▸ EXERCISE GOAL: Reproduce the text of every record below word for word and line by line, leaving out the pictures.

▸ DATA PROVIDED:
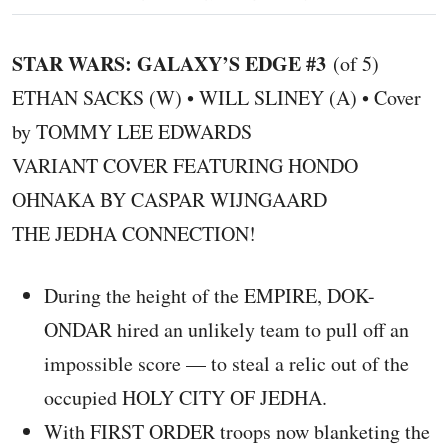
STAR WARS: GALAXY’S EDGE #3
(of 5)
ETHAN SACKS (W) • WILL SLINEY (A) • Cover
by TOMMY LEE EDWARDS
VARIANT COVER FEATURING HONDO
OHNAKA BY CASPAR WIJNGAARD
THE JEDHA CONNECTION!
During the height of the EMPIRE, DOK-
ONDAR hired an unlikely team to pull off an
impossible score — to steal a relic out of the
occupied HOLY CITY OF JEDHA.
With FIRST ORDER troops now blanketing the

▸ RESULT FOR THIS TASK:
STAR WARS: GALAXY’S EDGE #3
(of 5)
ETHAN SACKS (W) • WILL SLINEY (A) • Cover
by TOMMY LEE EDWARDS
VARIANT COVER FEATURING HONDO
OHNAKA BY CASPAR WIJNGAARD
THE JEDHA CONNECTION!
During the height of the EMPIRE, DOK-
ONDAR hired an unlikely team to pull off an
impossible score — to steal a relic out of the
occupied HOLY CITY OF JEDHA.
With FIRST ORDER troops now blanketing the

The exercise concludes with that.